# [Task material]
* * *
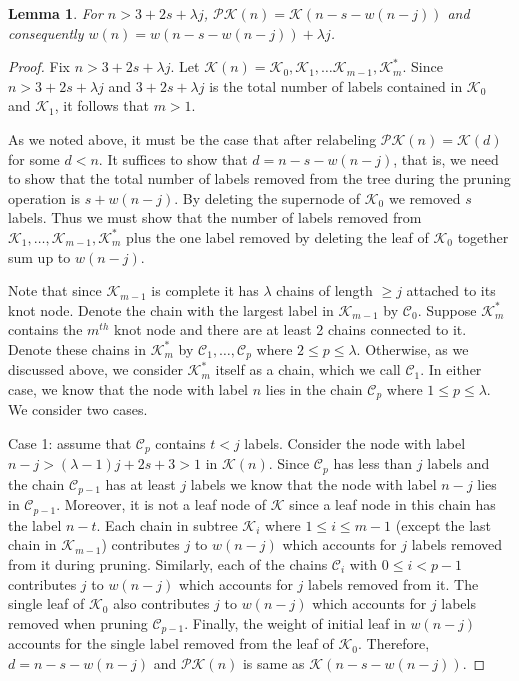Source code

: \documentclass[12pt]{amsart}
\newtheorem{lemma}[theorem]{Lemma}
\numberwithin{equation}{section}
\numberwithin{theorem}{section}
\numberwithin{table}{section}
\numberwithin{figure}{section}
\begin{document}
\begin{lemma}
For $n > 3+2s+\lambda j$, ${\mathcal P} {\mathcal K}(n) = {\mathcal K}(n-s-w(n-j))$ and consequently $w(n) = w(n-s-w(n-j)) + \lambda j$.
\label{lemma:prun}
\end{lemma}
\begin{proof}
Fix $n > 3+2s+\lambda j$. Let ${\mathcal K}(n) ={\mathcal K}_0, {\mathcal K}_1, \ldots {\mathcal K}_{m-1}, {\mathcal K}^*_m$. Since $n> 3+2s+\lambda j$ and $3+2s+\lambda j$ is the total number of labels contained in ${\mathcal K}_0$ and ${\mathcal K}_1$, it follows that $m > 1$.

As we noted above, it must be the case that after relabeling ${\mathcal P} {\mathcal K}(n) = {\mathcal K}(d)$ for some $d<n$. It suffices to show that $d=n-s-w(n-j)$, that is, we need to show that the total number of labels removed from the tree during the pruning operation is $s+w(n-j)$. By deleting the supernode of ${\mathcal K}_0$ we removed $s$ labels. Thus we must show that the number of labels removed from ${\mathcal K}_1, \ldots, {\mathcal K}_{m-1}, {\mathcal K}^*_m$ plus the one label removed by deleting the leaf of ${\mathcal K}_0$ together sum up to $w(n-j)$.

Note that since ${\mathcal K}_{m-1}$ is complete it has $\lambda$ chains of length $\geq j$ attached to its knot node. Denote the chain with the largest label in ${\mathcal K}_{m-1}$ by ${\mathcal C}_0$. Suppose ${\mathcal K}^*_m$ contains the $m^{th}$ knot node and there are at least 2 chains connected to it. Denote these chains in ${\mathcal K}^*_m$ by ${\mathcal C}_1, \ldots, {\mathcal C}_p$ where $ 2 \leq p \leq \lambda$. Otherwise, as we discussed above, we consider ${\mathcal K}^*_m$ itself as a chain, which we call ${\mathcal C}_1$. In either case, we know that the node with label $n$ lies in the chain ${\mathcal C}_p$ where $1 \leq p \leq \lambda$. We consider two cases.

Case 1: assume that ${\mathcal C}_p$ contains $t<j$ labels. Consider the node with label $n-j>(\lambda-1)j+2s+3>1$ in ${\mathcal K}(n)$. Since ${\mathcal C}_p$ has less than $j$ labels and the chain ${\mathcal C}_{p-1}$ has at least $j$ labels we know that the node with label $n-j$ lies in ${\mathcal C}_{p-1}$. Moreover, it is not a leaf node of ${\mathcal K}$ since a leaf node in this chain has the label $n-t$. Each chain in subtree ${\mathcal K}_i$ where $1 \leq i \leq m-1$ (except the last chain in ${\mathcal K}_{m-1}$) contributes $j$ to $w(n-j)$ which accounts for $j$ labels removed from it during pruning. Similarly, each of the chains ${\mathcal C}_i$ with $0 \leq i < p - 1$ contributes $j$ to $w(n-j)$ which accounts for $j$ labels removed from it. The single leaf of ${\mathcal K}_0$ also contributes $j$ to $w(n-j)$ which accounts for $j$ labels removed when pruning ${\mathcal C}_{p-1}$. Finally, the weight of initial leaf in $w(n-j)$ accounts for the single label removed from the leaf of ${\mathcal K}_0$. Therefore, $d=n-s-w(n-j)$ and ${\mathcal P} {\mathcal K}(n)$ is same as ${\mathcal K}(n-s-w(n-j))$.


\end{proof}
\end{document}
* * *
# [Exercise instructions]
Every record above should be duplicated precisely, with the images removed.

# [Solution to this problem]
Source code

: \documentclass[12pt]{amsart}
\newtheorem{lemma}[theorem]{Lemma}
\numberwithin{equation}{section}
\numberwithin{theorem}{section}
\numberwithin{table}{section}
\numberwithin{figure}{section}
\begin{document}
\begin{lemma}
For $n > 3+2s+\lambda j$, ${\mathcal P} {\mathcal K}(n) = {\mathcal K}(n-s-w(n-j))$ and consequently $w(n) = w(n-s-w(n-j)) + \lambda j$.
\label{lemma:prun}
\end{lemma}
\begin{proof}
Fix $n > 3+2s+\lambda j$. Let ${\mathcal K}(n) ={\mathcal K}_0, {\mathcal K}_1, \ldots {\mathcal K}_{m-1}, {\mathcal K}^*_m$. Since $n> 3+2s+\lambda j$ and $3+2s+\lambda j$ is the total number of labels contained in ${\mathcal K}_0$ and ${\mathcal K}_1$, it follows that $m > 1$.

As we noted above, it must be the case that after relabeling ${\mathcal P} {\mathcal K}(n) = {\mathcal K}(d)$ for some $d<n$. It suffices to show that $d=n-s-w(n-j)$, that is, we need to show that the total number of labels removed from the tree during the pruning operation is $s+w(n-j)$. By deleting the supernode of ${\mathcal K}_0$ we removed $s$ labels. Thus we must show that the number of labels removed from ${\mathcal K}_1, \ldots, {\mathcal K}_{m-1}, {\mathcal K}^*_m$ plus the one label removed by deleting the leaf of ${\mathcal K}_0$ together sum up to $w(n-j)$.

Note that since ${\mathcal K}_{m-1}$ is complete it has $\lambda$ chains of length $\geq j$ attached to its knot node. Denote the chain with the largest label in ${\mathcal K}_{m-1}$ by ${\mathcal C}_0$. Suppose ${\mathcal K}^*_m$ contains the $m^{th}$ knot node and there are at least 2 chains connected to it. Denote these chains in ${\mathcal K}^*_m$ by ${\mathcal C}_1, \ldots, {\mathcal C}_p$ where $ 2 \leq p \leq \lambda$. Otherwise, as we discussed above, we consider ${\mathcal K}^*_m$ itself as a chain, which we call ${\mathcal C}_1$. In either case, we know that the node with label $n$ lies in the chain ${\mathcal C}_p$ where $1 \leq p \leq \lambda$. We consider two cases.

Case 1: assume that ${\mathcal C}_p$ contains $t<j$ labels. Consider the node with label $n-j>(\lambda-1)j+2s+3>1$ in ${\mathcal K}(n)$. Since ${\mathcal C}_p$ has less than $j$ labels and the chain ${\mathcal C}_{p-1}$ has at least $j$ labels we know that the node with label $n-j$ lies in ${\mathcal C}_{p-1}$. Moreover, it is not a leaf node of ${\mathcal K}$ since a leaf node in this chain has the label $n-t$. Each chain in subtree ${\mathcal K}_i$ where $1 \leq i \leq m-1$ (except the last chain in ${\mathcal K}_{m-1}$) contributes $j$ to $w(n-j)$ which accounts for $j$ labels removed from it during pruning. Similarly, each of the chains ${\mathcal C}_i$ with $0 \leq i < p - 1$ contributes $j$ to $w(n-j)$ which accounts for $j$ labels removed from it. The single leaf of ${\mathcal K}_0$ also contributes $j$ to $w(n-j)$ which accounts for $j$ labels removed when pruning ${\mathcal C}_{p-1}$. Finally, the weight of initial leaf in $w(n-j)$ accounts for the single label removed from the leaf of ${\mathcal K}_0$. Therefore, $d=n-s-w(n-j)$ and ${\mathcal P} {\mathcal K}(n)$ is same as ${\mathcal K}(n-s-w(n-j))$.


\end{proof}
\end{document}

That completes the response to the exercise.